The two have been heavily involved in the community as German Village boosters, theater patrons and former owners of the eclectic novelty of a store, Hausfrau Haven. During the June 23 parade, organized each year by the gay community, a sign on an antique car included them among the top 20 gay pioneers in Columbus history. Afterward, so many friends told Fred and Howard they were missed that the pair began to have second thoughts. "We've never marched in a gay parade, " Holdridge said, "but we might as well have done it." They celebrated their 50th anniversary together in 2001 by speaking publicly for the first time, and to The Dispatch, about the challenges they have faced.
"To explain the relationship to people at work, " Holdridge said, "you had to say you were cousins. We couldn't get an apartment together, because we were two guys." They moved to Columbus in 1959. "We came here because Columbus was a nice, quiet town, but we had to put up a front, " he said. "Any hint of being gay would have been disastrous."
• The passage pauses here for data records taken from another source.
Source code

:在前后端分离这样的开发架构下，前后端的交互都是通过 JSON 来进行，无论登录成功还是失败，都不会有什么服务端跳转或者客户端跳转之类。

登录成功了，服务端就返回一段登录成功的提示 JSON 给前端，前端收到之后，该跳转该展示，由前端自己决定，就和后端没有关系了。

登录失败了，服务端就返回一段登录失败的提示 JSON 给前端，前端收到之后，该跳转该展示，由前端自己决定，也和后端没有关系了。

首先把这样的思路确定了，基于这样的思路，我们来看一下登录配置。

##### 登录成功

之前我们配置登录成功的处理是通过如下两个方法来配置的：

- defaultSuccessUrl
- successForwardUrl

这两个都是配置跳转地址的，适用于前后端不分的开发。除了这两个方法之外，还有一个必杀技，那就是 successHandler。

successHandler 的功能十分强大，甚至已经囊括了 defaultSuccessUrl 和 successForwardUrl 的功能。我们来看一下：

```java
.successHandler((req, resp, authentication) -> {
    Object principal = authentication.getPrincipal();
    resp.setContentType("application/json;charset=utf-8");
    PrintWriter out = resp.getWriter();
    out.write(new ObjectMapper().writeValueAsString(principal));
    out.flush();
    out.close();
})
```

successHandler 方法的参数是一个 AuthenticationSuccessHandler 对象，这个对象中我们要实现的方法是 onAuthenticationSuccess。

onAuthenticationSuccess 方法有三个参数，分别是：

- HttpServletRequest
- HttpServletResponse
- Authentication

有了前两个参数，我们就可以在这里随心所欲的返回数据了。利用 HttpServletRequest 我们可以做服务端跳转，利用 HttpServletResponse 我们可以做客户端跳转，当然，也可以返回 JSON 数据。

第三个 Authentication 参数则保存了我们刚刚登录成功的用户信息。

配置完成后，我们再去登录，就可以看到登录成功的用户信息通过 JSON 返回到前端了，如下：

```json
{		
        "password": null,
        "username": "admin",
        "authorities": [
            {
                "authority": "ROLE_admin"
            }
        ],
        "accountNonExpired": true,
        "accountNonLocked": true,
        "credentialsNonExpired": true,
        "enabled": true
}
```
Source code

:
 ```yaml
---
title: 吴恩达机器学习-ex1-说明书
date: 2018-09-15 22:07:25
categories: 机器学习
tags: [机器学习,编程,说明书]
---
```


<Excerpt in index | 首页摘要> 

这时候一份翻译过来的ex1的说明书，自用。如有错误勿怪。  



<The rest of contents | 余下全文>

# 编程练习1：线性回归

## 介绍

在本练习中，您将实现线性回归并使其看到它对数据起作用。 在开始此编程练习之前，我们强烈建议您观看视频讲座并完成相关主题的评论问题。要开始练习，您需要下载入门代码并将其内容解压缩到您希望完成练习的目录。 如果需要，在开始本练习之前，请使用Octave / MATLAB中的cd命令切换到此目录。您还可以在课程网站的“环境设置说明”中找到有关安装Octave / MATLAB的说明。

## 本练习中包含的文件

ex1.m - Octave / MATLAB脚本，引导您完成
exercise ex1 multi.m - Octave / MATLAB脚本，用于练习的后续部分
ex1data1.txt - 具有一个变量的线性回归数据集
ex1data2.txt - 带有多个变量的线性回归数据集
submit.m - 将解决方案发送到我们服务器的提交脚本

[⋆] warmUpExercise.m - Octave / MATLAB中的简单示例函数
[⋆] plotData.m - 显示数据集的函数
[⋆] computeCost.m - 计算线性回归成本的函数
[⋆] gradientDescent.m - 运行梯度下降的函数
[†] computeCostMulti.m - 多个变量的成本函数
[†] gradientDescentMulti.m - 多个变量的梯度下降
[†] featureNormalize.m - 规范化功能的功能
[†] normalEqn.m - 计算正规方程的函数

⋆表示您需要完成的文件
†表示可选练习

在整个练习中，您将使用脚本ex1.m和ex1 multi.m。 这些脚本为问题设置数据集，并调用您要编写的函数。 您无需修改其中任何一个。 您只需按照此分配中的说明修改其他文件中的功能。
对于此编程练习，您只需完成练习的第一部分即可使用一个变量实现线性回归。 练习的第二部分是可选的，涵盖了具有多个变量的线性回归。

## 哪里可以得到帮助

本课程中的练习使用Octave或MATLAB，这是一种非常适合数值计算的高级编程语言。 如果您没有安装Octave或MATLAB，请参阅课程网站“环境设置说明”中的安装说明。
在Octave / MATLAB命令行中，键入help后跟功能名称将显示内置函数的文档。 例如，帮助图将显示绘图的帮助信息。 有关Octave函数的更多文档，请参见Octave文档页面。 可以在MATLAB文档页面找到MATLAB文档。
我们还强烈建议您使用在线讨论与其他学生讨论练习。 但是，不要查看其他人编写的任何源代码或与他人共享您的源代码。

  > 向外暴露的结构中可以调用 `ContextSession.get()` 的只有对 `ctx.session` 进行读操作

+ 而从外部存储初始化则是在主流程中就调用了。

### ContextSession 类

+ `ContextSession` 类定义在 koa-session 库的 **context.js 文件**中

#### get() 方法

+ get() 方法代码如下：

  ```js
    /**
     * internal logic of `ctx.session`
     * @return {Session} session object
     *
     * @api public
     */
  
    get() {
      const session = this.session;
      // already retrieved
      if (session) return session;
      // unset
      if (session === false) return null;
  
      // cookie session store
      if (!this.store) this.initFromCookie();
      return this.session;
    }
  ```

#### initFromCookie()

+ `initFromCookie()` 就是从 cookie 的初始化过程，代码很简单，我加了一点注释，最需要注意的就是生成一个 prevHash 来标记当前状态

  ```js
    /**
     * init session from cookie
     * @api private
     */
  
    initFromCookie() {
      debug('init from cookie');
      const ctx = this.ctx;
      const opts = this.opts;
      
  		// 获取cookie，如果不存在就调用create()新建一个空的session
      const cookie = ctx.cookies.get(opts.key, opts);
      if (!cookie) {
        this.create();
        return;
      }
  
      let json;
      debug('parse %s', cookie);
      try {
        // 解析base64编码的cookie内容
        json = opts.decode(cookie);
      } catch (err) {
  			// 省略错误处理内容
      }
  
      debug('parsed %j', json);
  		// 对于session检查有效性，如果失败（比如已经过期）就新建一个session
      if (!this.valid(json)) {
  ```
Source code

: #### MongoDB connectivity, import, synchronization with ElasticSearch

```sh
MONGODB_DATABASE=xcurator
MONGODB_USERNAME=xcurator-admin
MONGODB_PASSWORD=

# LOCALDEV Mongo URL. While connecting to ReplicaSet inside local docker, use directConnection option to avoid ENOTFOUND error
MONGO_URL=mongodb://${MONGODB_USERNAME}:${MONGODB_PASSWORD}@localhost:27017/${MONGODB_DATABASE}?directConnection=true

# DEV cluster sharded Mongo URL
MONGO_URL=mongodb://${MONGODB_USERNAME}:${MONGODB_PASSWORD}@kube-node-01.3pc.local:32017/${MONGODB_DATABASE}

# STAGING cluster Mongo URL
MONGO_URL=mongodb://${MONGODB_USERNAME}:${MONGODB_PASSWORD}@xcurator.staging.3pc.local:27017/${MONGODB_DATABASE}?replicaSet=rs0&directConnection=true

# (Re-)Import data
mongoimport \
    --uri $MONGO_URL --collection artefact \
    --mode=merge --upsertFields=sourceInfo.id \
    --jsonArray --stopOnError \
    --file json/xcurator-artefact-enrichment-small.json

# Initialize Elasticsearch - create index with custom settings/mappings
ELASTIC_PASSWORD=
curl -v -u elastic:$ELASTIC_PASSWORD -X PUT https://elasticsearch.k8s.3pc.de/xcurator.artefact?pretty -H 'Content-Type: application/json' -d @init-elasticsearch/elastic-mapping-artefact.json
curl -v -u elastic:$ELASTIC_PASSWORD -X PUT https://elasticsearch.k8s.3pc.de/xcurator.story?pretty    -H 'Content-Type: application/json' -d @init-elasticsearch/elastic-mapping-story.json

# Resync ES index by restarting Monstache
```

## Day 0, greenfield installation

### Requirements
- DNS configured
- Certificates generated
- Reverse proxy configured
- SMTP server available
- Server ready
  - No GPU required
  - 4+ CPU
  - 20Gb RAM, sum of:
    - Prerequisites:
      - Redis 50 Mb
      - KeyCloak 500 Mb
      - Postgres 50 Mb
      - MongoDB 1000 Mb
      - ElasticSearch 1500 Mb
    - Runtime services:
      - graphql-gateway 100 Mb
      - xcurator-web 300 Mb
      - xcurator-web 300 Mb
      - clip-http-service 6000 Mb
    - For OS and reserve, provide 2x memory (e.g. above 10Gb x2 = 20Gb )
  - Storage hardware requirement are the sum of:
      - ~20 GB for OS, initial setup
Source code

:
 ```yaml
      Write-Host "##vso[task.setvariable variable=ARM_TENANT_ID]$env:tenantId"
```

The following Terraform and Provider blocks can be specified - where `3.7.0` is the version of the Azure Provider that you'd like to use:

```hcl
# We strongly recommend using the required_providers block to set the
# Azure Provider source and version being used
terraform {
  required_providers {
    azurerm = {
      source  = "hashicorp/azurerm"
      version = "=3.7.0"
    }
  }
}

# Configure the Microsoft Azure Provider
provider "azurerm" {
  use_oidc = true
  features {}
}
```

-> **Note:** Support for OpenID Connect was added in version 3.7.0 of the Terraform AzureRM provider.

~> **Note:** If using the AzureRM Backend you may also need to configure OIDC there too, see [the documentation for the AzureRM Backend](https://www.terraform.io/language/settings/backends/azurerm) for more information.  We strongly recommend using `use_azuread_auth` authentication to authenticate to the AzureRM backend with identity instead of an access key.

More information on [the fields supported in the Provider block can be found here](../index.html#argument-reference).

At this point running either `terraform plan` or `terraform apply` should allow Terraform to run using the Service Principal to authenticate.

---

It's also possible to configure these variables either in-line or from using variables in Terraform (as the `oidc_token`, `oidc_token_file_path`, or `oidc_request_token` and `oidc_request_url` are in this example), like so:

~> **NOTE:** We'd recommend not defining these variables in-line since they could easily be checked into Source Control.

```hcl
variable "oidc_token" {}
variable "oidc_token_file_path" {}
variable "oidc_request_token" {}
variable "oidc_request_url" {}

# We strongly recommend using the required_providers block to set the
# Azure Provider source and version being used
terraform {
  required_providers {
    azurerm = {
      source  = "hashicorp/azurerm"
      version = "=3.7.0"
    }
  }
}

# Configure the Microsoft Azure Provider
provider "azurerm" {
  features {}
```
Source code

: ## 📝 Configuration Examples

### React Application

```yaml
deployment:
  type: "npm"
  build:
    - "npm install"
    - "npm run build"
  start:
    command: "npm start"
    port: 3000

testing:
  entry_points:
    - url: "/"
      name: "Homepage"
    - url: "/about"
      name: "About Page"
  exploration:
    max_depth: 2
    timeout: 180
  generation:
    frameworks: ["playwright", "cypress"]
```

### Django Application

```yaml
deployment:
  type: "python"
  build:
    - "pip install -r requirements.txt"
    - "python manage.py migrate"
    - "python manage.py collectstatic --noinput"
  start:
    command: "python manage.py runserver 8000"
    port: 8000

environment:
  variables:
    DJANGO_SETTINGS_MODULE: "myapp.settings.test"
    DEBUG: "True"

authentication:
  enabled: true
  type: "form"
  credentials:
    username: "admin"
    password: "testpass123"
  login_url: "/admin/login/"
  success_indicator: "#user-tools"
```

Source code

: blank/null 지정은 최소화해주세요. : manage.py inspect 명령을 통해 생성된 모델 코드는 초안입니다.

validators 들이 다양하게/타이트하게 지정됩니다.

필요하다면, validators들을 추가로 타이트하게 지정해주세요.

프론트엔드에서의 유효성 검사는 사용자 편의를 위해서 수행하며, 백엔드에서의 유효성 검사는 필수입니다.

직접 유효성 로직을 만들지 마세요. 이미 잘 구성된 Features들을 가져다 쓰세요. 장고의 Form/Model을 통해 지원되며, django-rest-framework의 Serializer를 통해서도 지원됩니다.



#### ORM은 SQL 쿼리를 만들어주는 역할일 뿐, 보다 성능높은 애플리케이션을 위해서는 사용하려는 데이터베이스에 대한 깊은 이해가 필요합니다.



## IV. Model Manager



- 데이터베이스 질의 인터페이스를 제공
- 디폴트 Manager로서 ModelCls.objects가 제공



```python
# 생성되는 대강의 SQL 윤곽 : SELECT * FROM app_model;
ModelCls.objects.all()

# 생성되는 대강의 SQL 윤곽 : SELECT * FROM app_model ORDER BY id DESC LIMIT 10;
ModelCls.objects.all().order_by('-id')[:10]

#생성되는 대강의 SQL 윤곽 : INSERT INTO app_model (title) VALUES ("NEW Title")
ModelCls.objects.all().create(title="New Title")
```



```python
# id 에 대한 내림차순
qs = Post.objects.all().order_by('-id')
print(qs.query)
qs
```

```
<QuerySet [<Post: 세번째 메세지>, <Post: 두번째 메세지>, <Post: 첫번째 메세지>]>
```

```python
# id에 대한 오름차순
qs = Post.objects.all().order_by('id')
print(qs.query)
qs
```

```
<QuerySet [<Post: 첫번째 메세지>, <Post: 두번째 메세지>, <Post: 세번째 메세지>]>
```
Burns, who grew up in Chicago, and Holdridge, who was born in Lima, began their relationship in Chicago. The night in 1951 when they met at a gay bar was marked by a police raid -- typical of that era. "It was blackmail, " Holdridge said. "They wanted Howard's car or they'd arrest us for misconduct, but they settled for a hundred dollars. We were happy to pay." At the time, Burns worked for the New York Central Railroad in an environment where any hint of homosexuality was risky. In Columbus, they decided, self-employment would be safer. Together they bought real estate and became landlords; and they operated Hausfrau Haven, a German Village convenience store that evolved into an arty neighborhood center. "We didn't say, 'This is mine, and this is yours, ' " Holdridge said. "We tied ourselves up by putting everything together into one budget. If we ever felt like splitting up, by the time we got to talking about how to split, we'd say, 'Forget it.' " During their first years in Columbus, they didn't socialize much outside a small group of similarly closeted couples. "We led our own lives and enjoyed each other's company, and nobody bothered us. "We didn't meet that many people at church, because we held back. Eventually we discovered the arts was something you could go to without being looked upon as strange."
From the 1970s through the '90s, Fred and Howard thrived as community activists, newspaper columnists, movie critics (on the radio) and world travelers. They became ardent advocates, above all, of the arts and of German Village renewal. They also sponsored an annual International Mail-In Postcard Art Show and played pivotal behind-the-scenes roles in nurturing professional theater. In 1985, when Contemporary American Theatre Company opened, Hausfrau Haven doubled as the ticket office. "We had a paintbrush in one hand and a script in the other, " Burns said. "We enjoyed the arts and knew they needed our support." Burns served as the first board president, with Holdridge following him. In the mid-'90s, they guided the up-and-coming Red Herring troupe as co-presidents. They continue as CATCO board members and as sponsors of a national photographic competition for cemetery art. Looking back, Fred and Howard hail how much progress gay people have made here -- and how much they have added to the city. "You have to give credit to Columbus," Burns said, "for how people have handled themselves."
Howard battled Parkinson's disease for several years. He died in the late fall of 2001.